This repository contains the code that was used to compute the Hecke operators presented in the article Automorphic Forms on Feit's Hermitian Lattices (N. Dummigan and S. Schönnenbeck, 2019, preprint). The implementation depends on the 'forms'-package of Markus Kirschmer's which can be found on his homepage (see 'Magma-packages'). Anybody is welcome to use these algorithms for their own research as long as the relevant articles are cited.
Overall the usability is subpar since most of the algorithms were written for one time use. Nevertheless, we believe them to be of general interest. Use at your own risk.

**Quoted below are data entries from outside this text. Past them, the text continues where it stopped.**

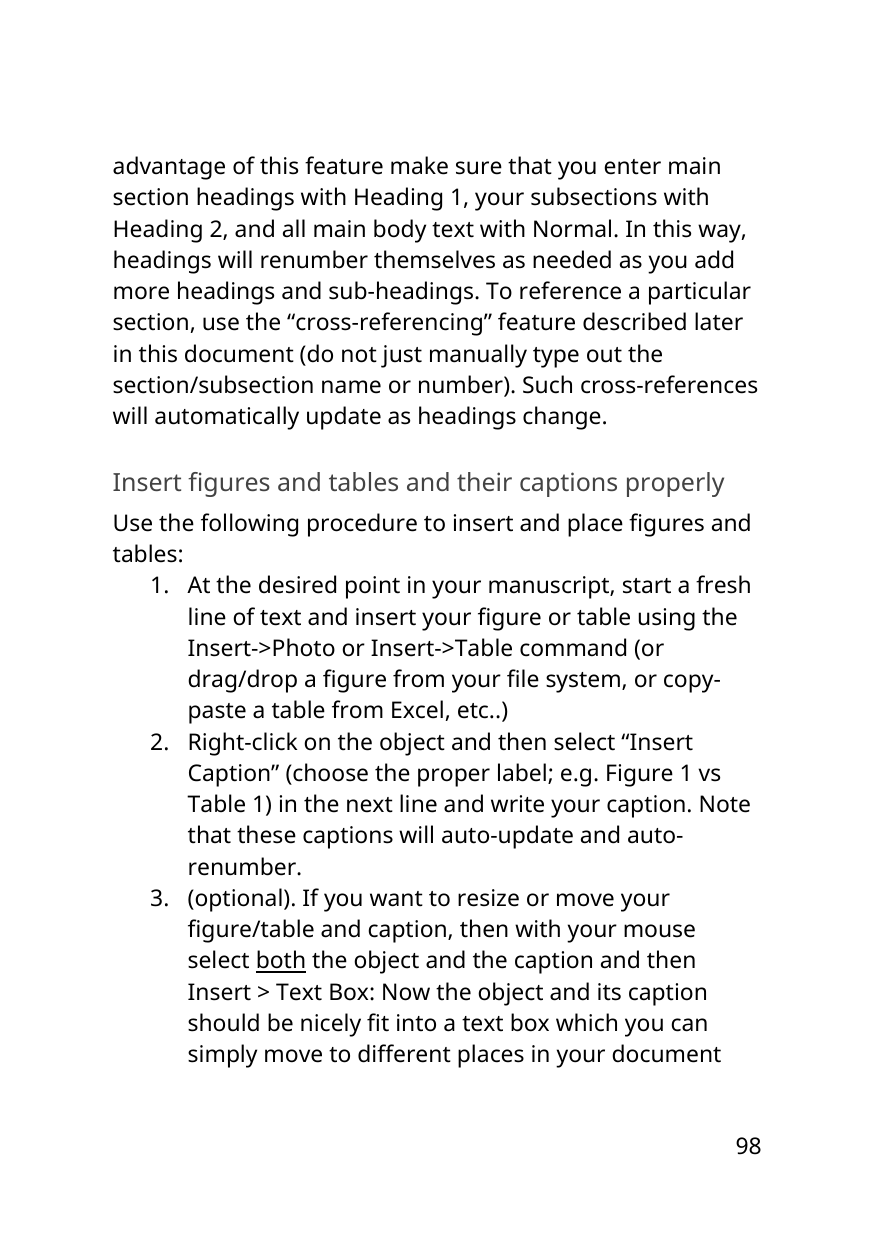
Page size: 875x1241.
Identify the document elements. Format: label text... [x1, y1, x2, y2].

list At the desired point in your manuscript, start a fresh line of text and insert your figure or table using the Insert->Photo or Insert->Table command (or drag/drop a figure from your file system, or copy-paste a table from Excel, etc..) [150, 569, 762, 726]
subtitle Insert figures and tables and their captions properly [112, 464, 762, 499]
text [112, 150, 762, 431]
text Use the following procedure to insert and place figures and tables: [112, 507, 762, 569]
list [150, 882, 762, 1069]
list Right-click on the object and then select “Insert Caption” (choose the proper label; e.g. Figure 1 vs Table 1) in the next line and write your caption. Note that these captions will auto-update and auto-renumber. [150, 726, 762, 882]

Start any computation by attaching the 'forms'-package:
AttachSpec("path/to/lat.spec");
To construct the 20 unimodular lattices from Feit's original article ("Some lattices over Q(sqrt(-3))", W. Feit, J. Alg., 1978) simply call
load "path/to/Magma/FeitLattices.m";
This will construct a list 'Unimod12' containing the Hermitian lattices in question in the exact order we consider in our article. In addition some intermediate results are constructed, e.g. you will get lists
Lat6, Lat8, Lat9, Lat10, and Lat11
containing the indecomposable unimodular lattices in dimension 6, 8, 9, 10, and 11, respecitvely.
For computing Hecke operators call
load "path/to/Magma/Hecke.m";
This provides you with two functions
IntertwiningOperator(GenusOfL, P);
HeckeOperator(L,P);
The first one takes as argument a list of representatives of a genus of lattices and an ideal P and computes the intertwining operator S_P (see Proposition (3.5) of the article) as well as a list of representatives of the corresponding secondary genus of lattices. These can be used in a straightforward manner to compute the Hecke operator of the genus at the prime P. However, we also provide a convenience function 'HeckeOperator' that takes only a lattice L and a prime P and computes (in this order):
- The neighbouring operator of the genus of L at P
- The intertwining operator S_P
- The corresponding operator S_P'
- Representatives for the genus of L
- Representatives for the corresponding secondary genus
It is the user's responsibility to check that the conditions of Proposition (3.5) are fulfilled when using these functions as they will also run in other cases in which the results cannot be trusted.
The function 'HeckeOperator(L,P)' can be made quite a bit faster if we already know as system of representatives of the genus of L (or the second genus) and the corresponding automorphism groups. It should be relatively easy to adjust the code accordingly.
It is highly likely that these algorithms contain bugs. In case you find one please feel free to let me know or - if you manage to fix it yourself - to submit a pull request.